Über das Sammeln schreibt Walter Kröber in „Kunst und Technik der geistigen Arbeit“: „Wir sammeln Verstreutes; das bekommen wir unregelmäßig. Das wird im Großen zusammengelegt, wir verzichten fürs erste auf (genauere) Ordnung im einzelnen, bewerten auch noch nicht gleich. Denn: Systematik (Ordnung) und Auswahl (nach Bewertung) ist schon eine höhere Stufe des Sammelns“. Die Technik und das Problem sind schön beschrieben. Die meisten Dinge, die unsere Aufmerksamkeit fesseln, tauchen unregelmäßig auf: E-Mails, Telefonanrufe, ein Predigteinfall, eine Konfi-Anfrage über Facebook, eine interessante Zeitungsmeldung, jemand, der einen Lebensmittelgutschein braucht … Am liebsten möchten alle diese Dinge sofort behandelt werden. Aber dann würde man sich total verzetteln. Also gilt es, die Dinge erstmal zu sammeln. Aus den Augen, aus dem Sinn – und trotzdem sicher verwahrt.

Sammeln ist das erste der insgesamt vier grundlegenden Handlungsmuster (neben Durcharbeiten, Planen und Handeln), die Leo Babauta in Zen to Done behandelt.

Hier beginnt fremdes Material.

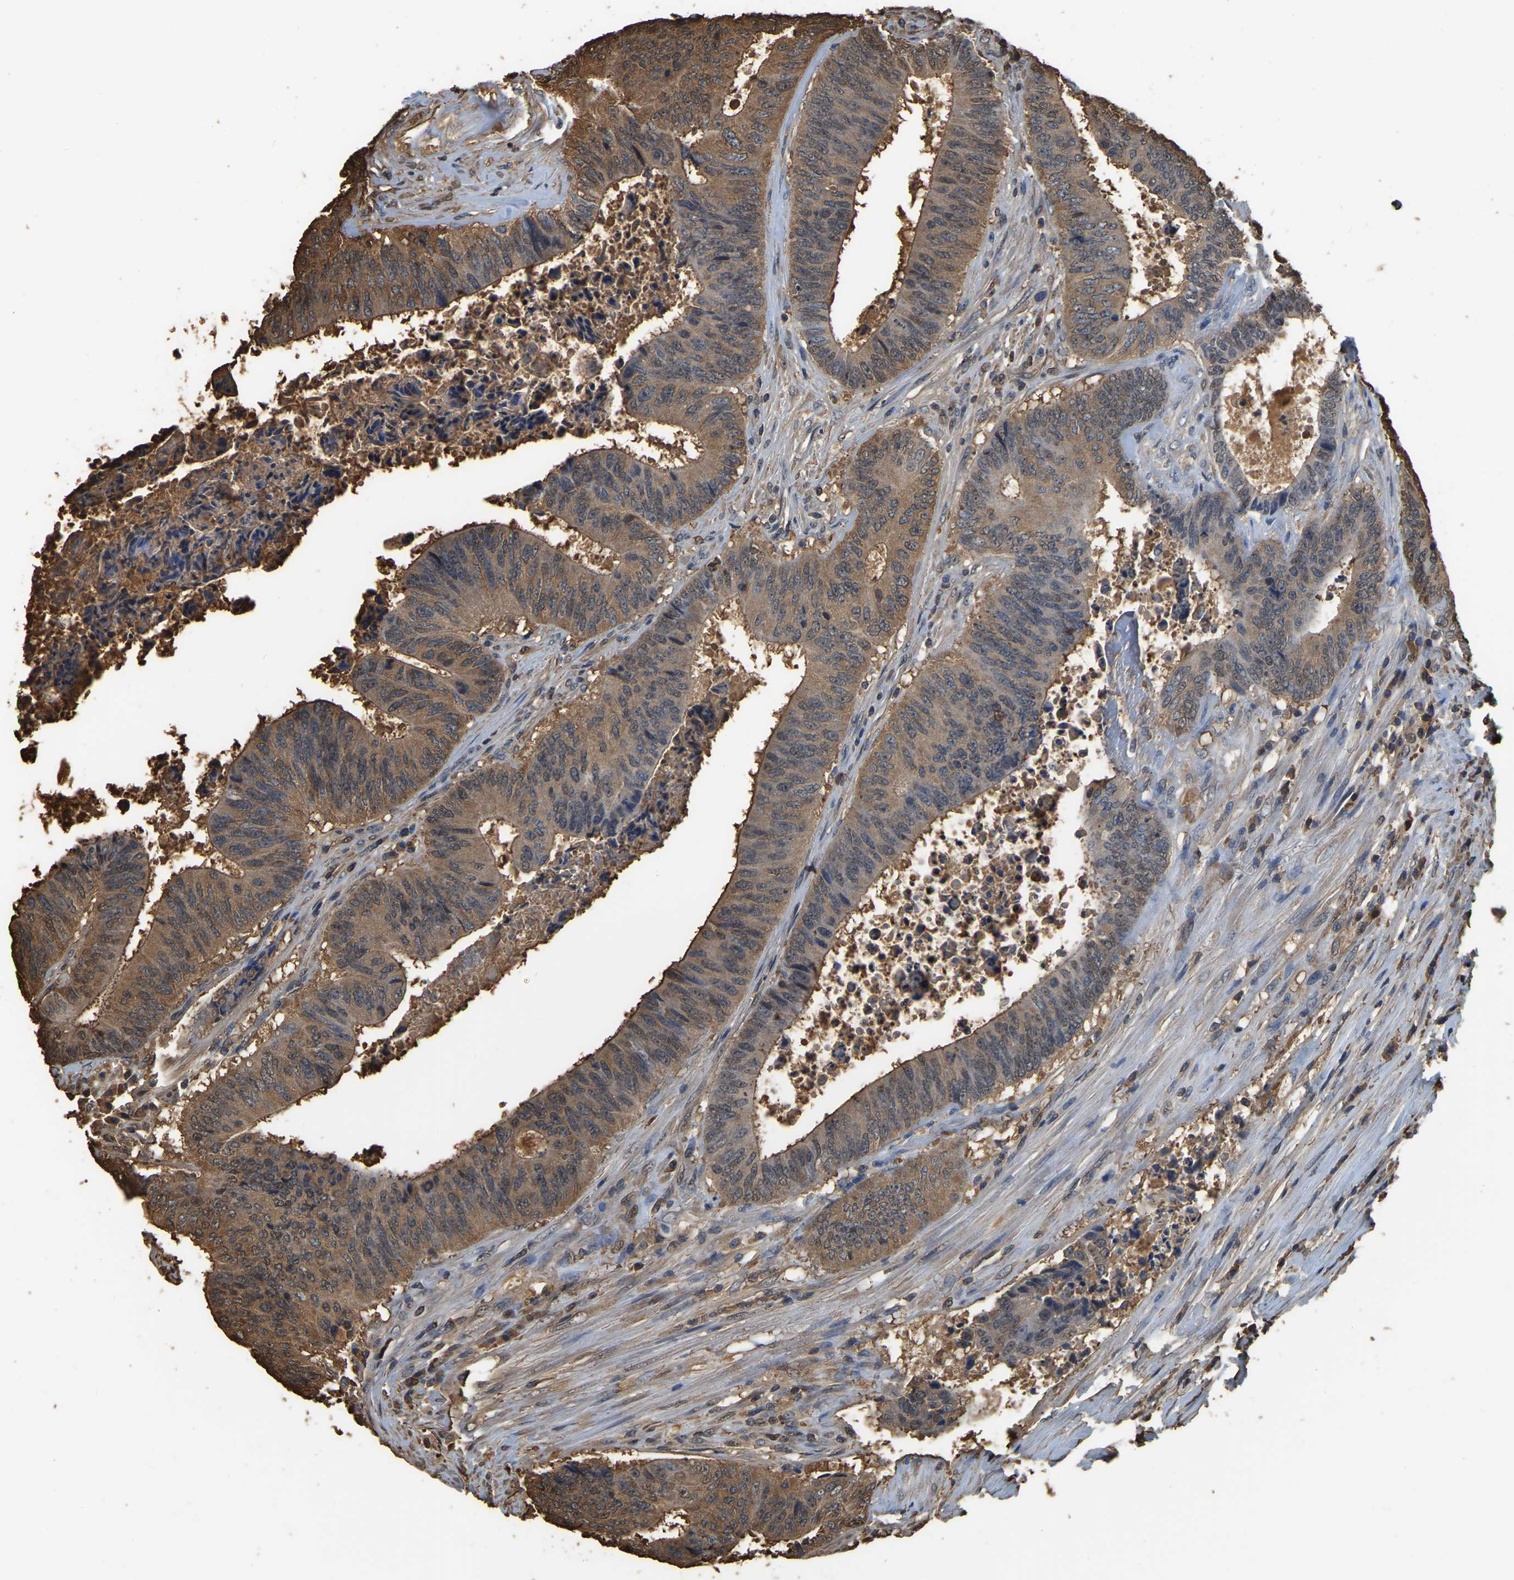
{"staining": {"intensity": "moderate", "quantity": ">75%", "location": "cytoplasmic/membranous"}, "tissue": "colorectal cancer", "cell_type": "Tumor cells", "image_type": "cancer", "snomed": [{"axis": "morphology", "description": "Adenocarcinoma, NOS"}, {"axis": "topography", "description": "Rectum"}], "caption": "Immunohistochemistry (DAB (3,3'-diaminobenzidine)) staining of adenocarcinoma (colorectal) exhibits moderate cytoplasmic/membranous protein positivity in about >75% of tumor cells.", "gene": "LDHB", "patient": {"sex": "male", "age": 72}}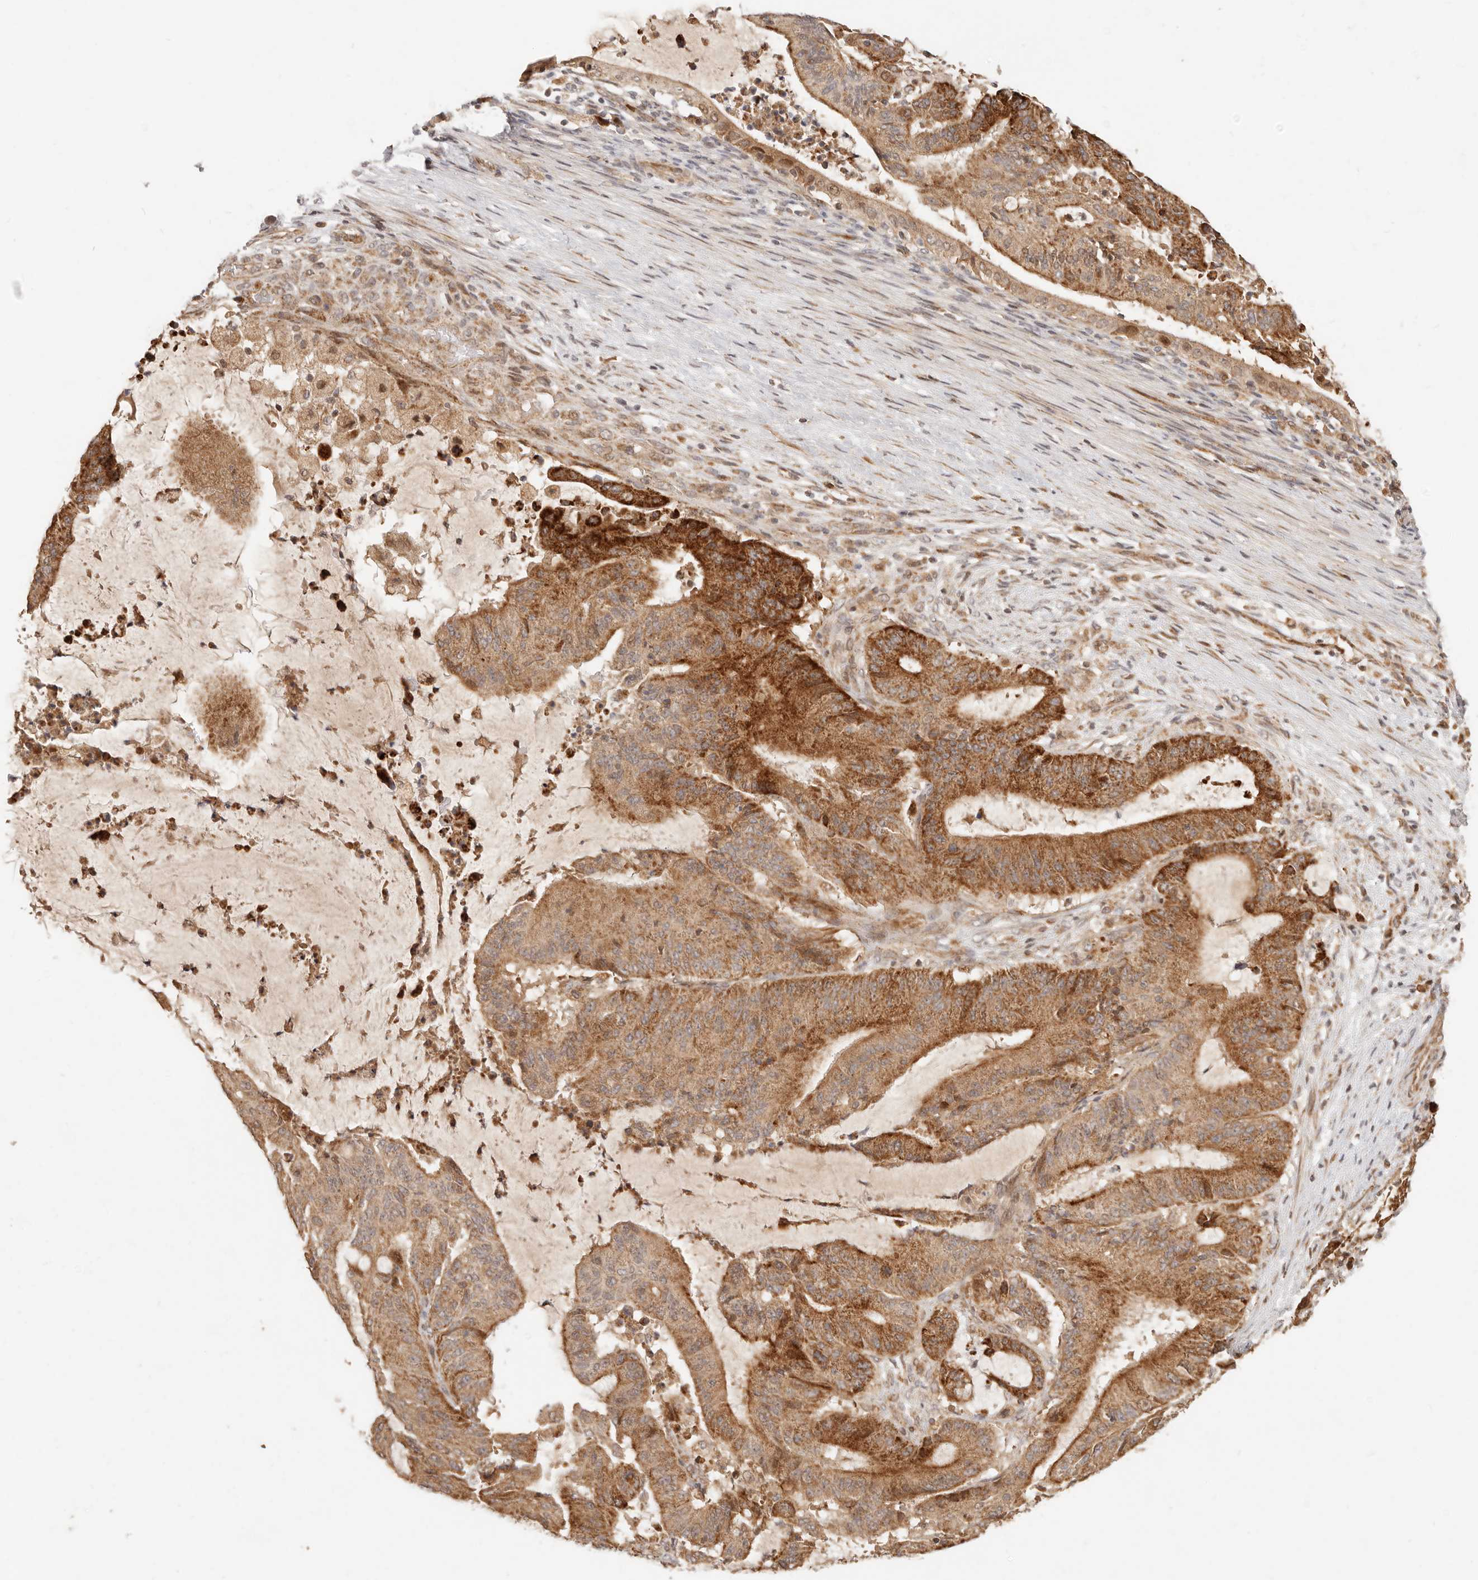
{"staining": {"intensity": "strong", "quantity": ">75%", "location": "cytoplasmic/membranous"}, "tissue": "liver cancer", "cell_type": "Tumor cells", "image_type": "cancer", "snomed": [{"axis": "morphology", "description": "Normal tissue, NOS"}, {"axis": "morphology", "description": "Cholangiocarcinoma"}, {"axis": "topography", "description": "Liver"}, {"axis": "topography", "description": "Peripheral nerve tissue"}], "caption": "High-magnification brightfield microscopy of liver cancer (cholangiocarcinoma) stained with DAB (brown) and counterstained with hematoxylin (blue). tumor cells exhibit strong cytoplasmic/membranous expression is identified in about>75% of cells.", "gene": "TIMM17A", "patient": {"sex": "female", "age": 73}}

Seine Empfehlung ist, die Vielzahl der Dinge, die auf uns einströmen, so zu kanalisieren, dass sie in möglichst wenigen Orten aufgefangen werden. Das kann zum Beispiel bedeuten, keine diffenzierte Ablage zu benutzen, sondern nur eine einzige Ablagebox, in der alles gesammelt wird, was herein kommt: Briefe, Liedzettel, Broschüren, Taufanfragen, Rechnungen, Zeitungsartikel … Die Frage, was wohin gehört, stellt sich zunächst einmal nicht. Ordnung und Bewertung sind „höhere Stufen des Sammelns“, wie Kröber sagt, und gehören zum Durcharbeitungsschritt.

Für das Sammeln an wenigen Eingangsorten gibt es drei gute Gründe: Erstens muss man nicht dauernd Entscheidungen treffen, was wohin gehört. So bleibt mehr Zeit und Konzentration für das, was man gerade tut. Zweitens muss man sich nicht alles merken, was gerade reinkommt und noch zu tun ist: man notiert es oder legt es an einer Stelle ab, ohne dauernd das Gefühl zu haben, was wichtiges zu vergessen. Drittens muss man nicht dauernd mehrere Orte kontrollieren, ob dort noch eine vergessene Aufgabe schlummert. Es ist übersichtlicher, und das entlastet.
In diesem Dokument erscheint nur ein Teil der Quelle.